> PAGE EXCERPT:
»»
Friday, February 24, 2006

My Sex and the City

I haven't written in a while because I felt self-conscious about always prattling on about Robert (what is this crazy pebble world called love?) and also because I'm lazy and have had totally handicapped internet access (thank you, people in Apartment 2A whose wi-fi now requires a password -- although, you know, I actually had a great time trying to come up with potential passwords -- "1234" "Mine" "Not Yours" and then I gave up.) Last night, I ate dinner in Chelsea with Suzie and Phoebe (my version of Sex and the City) and they said, "That Happy Belated New Year has to go. It has to go." I said, "I don't think anyone cares enough to read the blog" and Phoebe said, "Sarah, write it for us." Which was such a nice thing to say, it's lead me back to here.

Robert dumped me on Tuesday night, which was so pathetic. The reason he gave? "You don't want me to go on business trips...I don't see how you can co-exist with my work."
What? I said, "Can you give me an example of when I've discouraged you from working in the last six months?"
Silence.
Arg.
But wait, I have to back up to the Friday before that, one week ago, on whch I sat down and wrote this letter:

From: "Sarah Norris"
Subject: Oh, Maxwell!
««
> EXERCISE SET:
A – Answer these questions about the blog post titled "My Sex and the City":
(i) With whom did the writer eat dinner in Chelsea?
(ii) On what night did Robert break up with the writer?
(iii) What subject line heads the letter the writer sat down and wrote?
B – Carry on the blog post titled "My Sex and the City" from its final line, starting with the body of the letter that follows the subject line.

> PROVIDED MATERIAL:
»»
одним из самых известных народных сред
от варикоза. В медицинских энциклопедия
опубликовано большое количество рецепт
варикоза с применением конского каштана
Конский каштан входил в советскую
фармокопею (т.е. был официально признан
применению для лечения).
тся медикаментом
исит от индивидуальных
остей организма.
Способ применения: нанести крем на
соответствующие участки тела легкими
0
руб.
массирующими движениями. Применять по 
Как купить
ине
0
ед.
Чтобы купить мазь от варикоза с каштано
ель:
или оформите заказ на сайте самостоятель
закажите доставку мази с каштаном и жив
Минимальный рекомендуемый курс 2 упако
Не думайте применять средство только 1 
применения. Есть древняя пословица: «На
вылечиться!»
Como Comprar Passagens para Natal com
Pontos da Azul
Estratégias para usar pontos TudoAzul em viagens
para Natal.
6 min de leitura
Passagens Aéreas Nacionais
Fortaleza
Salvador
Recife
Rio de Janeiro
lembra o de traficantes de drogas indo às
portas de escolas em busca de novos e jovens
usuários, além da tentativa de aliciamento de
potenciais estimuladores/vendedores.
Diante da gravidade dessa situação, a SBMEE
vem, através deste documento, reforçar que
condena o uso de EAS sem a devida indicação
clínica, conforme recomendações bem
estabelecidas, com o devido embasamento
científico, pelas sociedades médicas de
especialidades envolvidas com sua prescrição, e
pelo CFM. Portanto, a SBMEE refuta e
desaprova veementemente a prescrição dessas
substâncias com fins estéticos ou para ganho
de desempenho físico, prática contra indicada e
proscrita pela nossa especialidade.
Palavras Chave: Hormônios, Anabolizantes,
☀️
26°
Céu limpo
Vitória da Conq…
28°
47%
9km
««
»»
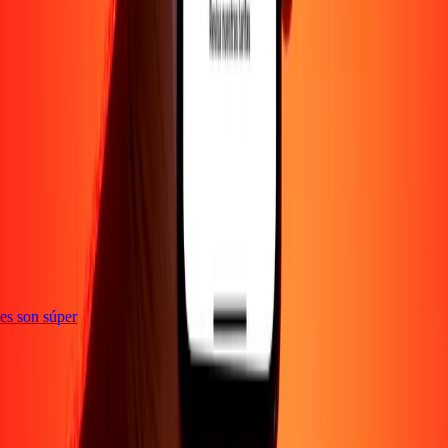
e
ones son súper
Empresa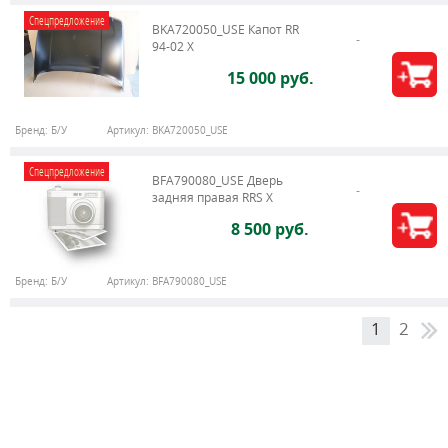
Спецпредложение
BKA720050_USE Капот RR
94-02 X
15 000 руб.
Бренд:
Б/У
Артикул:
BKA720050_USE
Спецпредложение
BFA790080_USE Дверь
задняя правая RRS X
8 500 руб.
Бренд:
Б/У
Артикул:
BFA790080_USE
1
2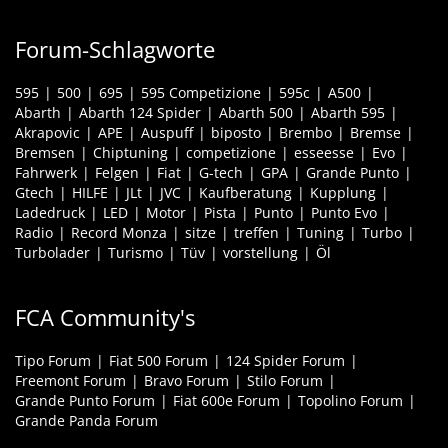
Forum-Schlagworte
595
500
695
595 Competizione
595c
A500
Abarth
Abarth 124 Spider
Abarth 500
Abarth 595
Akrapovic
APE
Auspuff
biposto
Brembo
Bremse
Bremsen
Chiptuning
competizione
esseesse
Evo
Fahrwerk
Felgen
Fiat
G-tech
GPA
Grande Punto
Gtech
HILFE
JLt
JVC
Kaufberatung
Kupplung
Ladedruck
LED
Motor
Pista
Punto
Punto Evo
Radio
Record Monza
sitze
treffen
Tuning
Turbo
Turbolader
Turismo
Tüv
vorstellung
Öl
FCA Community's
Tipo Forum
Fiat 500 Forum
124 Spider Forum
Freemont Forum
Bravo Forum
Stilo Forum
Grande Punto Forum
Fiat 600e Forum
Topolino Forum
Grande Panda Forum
««
> ANSWERS TO THIS EXERCISE:
A –
(i) Suzie and Phoebe
(ii) Tuesday night
(iii) "Oh, Maxwell!"

B –
Dear Robert,

I keep thinking about some of the conversations we shared last
weekend, in both Paris and London, and want to communicate to you
what, specifically, has stayed with me. Earlier today, a friend was
talking to me about her fear of commitment that underlies all of her
relationships. I asked her how it was possible to possess the kind of
fear that she was describing when she’d just spent the previous six
years in a committed relationship. She said, “Oh, we were faithful to
each other but after awhile our relationship plateau-ed and instead
of deepening, we just maintained the status quo for a few years. It’s
easy to lie to yourself when it’s happening. I told myself that he
and I were completely honest with each other, that we were as close
as we could be…but the truth is that we were comfortable with the
distance between us. Because we were both afraid of experiencing real
intimacy, neither one of us asked for more. But the whole time,
underneath, I knew that something wasn’t right.” When she said this,
Robert, I felt like a light went off above my head: this is exactly
what I do not want for us. Recovering and maintaining distance—both
geographical and emotional—is becoming a pattern with us (at least
one that I feel is becoming apparent) and it is precisely for this
reason that I’m writing you this letter.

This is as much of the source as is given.